Working with your themes is the process of acknowledging your story isn’t the first of it’s kind - because it isn’t. Themes are proof you know your story is just a single perspective on the greater landscape we all live within. 

Readers may not directly relate to your story, but they will immediately understand your themes. Themes are why proverbs and tall tales are told for centuries - because we all can connect with what they are trying to tell us. 

Your story isn’t just a series of things that happen, but how these things happened in relation to a theme.

Discovering your themes

Write your story out, dry as a bone. Then consider a few questions: 

What did this series of events teach me?  

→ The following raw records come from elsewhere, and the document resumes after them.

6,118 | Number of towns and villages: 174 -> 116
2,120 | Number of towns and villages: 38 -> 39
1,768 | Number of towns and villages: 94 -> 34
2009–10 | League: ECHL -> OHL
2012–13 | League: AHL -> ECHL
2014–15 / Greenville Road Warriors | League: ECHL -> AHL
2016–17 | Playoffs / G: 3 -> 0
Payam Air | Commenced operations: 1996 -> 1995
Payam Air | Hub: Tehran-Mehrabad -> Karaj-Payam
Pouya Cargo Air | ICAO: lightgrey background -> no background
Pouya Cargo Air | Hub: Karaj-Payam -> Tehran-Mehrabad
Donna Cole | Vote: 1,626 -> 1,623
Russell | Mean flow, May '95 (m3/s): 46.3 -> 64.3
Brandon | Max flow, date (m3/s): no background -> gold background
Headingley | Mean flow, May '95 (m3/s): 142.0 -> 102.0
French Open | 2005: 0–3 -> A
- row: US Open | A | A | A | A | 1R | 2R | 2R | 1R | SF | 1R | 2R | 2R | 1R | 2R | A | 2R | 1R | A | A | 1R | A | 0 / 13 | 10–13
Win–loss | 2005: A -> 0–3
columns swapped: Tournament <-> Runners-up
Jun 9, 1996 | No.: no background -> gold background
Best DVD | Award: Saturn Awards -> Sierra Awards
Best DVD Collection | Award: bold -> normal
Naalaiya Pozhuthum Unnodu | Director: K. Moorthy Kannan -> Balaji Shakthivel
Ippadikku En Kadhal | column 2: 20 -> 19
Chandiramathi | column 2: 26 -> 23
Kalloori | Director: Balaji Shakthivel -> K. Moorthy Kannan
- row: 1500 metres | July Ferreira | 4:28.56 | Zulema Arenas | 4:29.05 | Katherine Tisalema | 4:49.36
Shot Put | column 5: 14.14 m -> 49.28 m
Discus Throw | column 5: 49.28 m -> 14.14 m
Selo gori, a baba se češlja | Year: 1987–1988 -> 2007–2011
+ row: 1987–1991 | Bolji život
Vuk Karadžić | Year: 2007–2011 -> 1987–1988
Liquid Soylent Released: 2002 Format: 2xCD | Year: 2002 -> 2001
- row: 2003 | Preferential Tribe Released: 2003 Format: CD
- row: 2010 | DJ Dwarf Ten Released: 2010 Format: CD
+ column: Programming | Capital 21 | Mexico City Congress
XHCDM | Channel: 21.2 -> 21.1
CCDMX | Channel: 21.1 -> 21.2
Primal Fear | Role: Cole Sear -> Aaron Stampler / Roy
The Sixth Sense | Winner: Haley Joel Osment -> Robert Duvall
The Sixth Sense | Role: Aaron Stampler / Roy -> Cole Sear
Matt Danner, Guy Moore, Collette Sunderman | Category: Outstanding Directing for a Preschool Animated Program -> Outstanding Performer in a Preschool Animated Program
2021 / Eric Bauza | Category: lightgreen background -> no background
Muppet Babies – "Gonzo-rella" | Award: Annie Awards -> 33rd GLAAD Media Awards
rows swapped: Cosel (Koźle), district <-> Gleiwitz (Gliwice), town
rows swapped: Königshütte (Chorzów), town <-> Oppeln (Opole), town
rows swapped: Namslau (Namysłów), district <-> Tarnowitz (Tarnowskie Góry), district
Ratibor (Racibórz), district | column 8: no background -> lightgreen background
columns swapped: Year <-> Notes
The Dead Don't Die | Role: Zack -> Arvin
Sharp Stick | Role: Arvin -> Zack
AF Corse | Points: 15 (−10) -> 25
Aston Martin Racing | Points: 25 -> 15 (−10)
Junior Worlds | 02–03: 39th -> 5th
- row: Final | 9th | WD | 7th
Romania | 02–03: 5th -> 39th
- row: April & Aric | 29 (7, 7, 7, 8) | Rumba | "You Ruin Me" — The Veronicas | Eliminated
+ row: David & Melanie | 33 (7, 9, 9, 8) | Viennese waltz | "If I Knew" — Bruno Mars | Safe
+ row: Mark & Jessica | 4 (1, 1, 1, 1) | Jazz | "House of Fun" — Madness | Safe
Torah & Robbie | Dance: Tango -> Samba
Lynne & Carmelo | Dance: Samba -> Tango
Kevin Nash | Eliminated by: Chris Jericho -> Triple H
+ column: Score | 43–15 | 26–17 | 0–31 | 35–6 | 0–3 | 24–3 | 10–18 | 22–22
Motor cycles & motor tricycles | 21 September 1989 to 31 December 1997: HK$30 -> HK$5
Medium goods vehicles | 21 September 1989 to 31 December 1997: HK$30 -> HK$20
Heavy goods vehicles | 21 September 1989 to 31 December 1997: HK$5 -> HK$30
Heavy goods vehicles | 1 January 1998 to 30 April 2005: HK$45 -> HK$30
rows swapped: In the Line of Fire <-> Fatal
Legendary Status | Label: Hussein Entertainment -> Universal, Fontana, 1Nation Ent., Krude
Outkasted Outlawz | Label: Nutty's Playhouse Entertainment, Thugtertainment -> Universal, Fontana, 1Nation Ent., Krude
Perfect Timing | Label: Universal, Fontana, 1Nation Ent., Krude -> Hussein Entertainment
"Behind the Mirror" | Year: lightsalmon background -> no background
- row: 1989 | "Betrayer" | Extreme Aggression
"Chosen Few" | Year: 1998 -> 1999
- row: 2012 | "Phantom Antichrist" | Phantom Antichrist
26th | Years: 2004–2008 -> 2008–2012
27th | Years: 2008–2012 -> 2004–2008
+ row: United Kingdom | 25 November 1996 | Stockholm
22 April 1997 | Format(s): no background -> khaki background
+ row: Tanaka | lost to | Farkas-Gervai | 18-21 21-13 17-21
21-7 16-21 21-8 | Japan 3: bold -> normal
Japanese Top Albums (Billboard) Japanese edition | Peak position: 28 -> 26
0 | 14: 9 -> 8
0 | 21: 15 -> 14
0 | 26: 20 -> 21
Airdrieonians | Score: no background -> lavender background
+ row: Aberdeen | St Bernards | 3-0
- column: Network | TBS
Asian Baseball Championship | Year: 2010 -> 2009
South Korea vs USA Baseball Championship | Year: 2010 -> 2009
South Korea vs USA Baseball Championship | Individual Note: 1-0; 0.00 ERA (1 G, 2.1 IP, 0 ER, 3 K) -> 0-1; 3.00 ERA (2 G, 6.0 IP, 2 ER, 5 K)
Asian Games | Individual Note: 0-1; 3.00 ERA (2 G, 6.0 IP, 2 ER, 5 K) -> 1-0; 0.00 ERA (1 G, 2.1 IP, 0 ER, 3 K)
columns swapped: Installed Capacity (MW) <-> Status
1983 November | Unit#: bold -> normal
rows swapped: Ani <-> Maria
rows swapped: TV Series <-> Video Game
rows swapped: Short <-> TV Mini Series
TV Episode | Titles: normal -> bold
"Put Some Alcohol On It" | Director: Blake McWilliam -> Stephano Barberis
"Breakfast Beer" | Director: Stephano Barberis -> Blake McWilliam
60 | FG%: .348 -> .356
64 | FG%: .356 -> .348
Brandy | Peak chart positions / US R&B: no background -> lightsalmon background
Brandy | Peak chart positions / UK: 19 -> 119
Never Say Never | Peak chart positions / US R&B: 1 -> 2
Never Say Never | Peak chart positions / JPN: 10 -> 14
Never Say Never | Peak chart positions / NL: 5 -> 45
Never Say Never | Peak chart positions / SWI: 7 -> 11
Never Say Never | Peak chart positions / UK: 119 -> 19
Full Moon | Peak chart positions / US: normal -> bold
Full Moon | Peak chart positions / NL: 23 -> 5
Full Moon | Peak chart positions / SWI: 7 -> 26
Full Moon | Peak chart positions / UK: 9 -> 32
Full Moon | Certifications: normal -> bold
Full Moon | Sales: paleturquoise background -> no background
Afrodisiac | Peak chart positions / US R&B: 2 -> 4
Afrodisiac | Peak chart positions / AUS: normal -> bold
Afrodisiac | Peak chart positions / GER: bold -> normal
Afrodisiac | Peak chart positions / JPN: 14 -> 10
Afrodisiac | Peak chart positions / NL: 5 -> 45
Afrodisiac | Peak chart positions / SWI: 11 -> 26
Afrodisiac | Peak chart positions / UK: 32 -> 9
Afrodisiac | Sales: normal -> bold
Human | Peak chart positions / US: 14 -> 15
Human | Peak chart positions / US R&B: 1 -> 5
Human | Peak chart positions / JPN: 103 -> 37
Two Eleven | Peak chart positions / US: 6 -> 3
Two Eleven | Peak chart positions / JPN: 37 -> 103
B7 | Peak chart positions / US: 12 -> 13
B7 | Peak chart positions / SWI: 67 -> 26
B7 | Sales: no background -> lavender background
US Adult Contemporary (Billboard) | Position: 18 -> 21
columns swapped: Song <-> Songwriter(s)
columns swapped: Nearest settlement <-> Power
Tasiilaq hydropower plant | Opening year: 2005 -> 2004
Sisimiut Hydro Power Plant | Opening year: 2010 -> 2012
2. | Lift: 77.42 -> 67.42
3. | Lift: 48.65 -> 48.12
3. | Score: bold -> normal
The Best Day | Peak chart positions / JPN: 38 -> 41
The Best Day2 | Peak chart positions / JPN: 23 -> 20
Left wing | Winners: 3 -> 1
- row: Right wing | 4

Now that I’ve written about it, what do I know about the story that I didn’t before?

Where could this story exist? What other publication or magazine would take it?

Some themes are discovered with intention. The story of your mother’s passing may carry themes of love or relief or grief. The story about the time you quit your job might be about the economy, or worker’s rights, or bad bosses. 

Some themes are accidental, they come from the reader. The story of your mother’s passing could carry a theme of healing or abandonment. Quitting a job might carry a theme of regrowing or freedom or fear. 

The intentional themes are a great place to start your research. Yes, of course, no matter what your end game, your story has research. As you find ways for your story to weave into the cosmos of everything, you have to know what else is out there. What has come before you? How have other storytellers dealt with this theme? You may discover you know the theme better than anyone else, or you may find you have a long way to go.

With every story, start with three themes - two broad and general (love, happiness, grief) and one that has granular detail (getting laid, playing your first show, alcoholism). 

Your story isn’t just a series of things that happen, but a series of things that happen in relation to the theme.

As the story comes together, I’ll add the themes in the header of the document so they are present on every page - a constant reminder of what I”m writing towards: the themes the audience will connect with.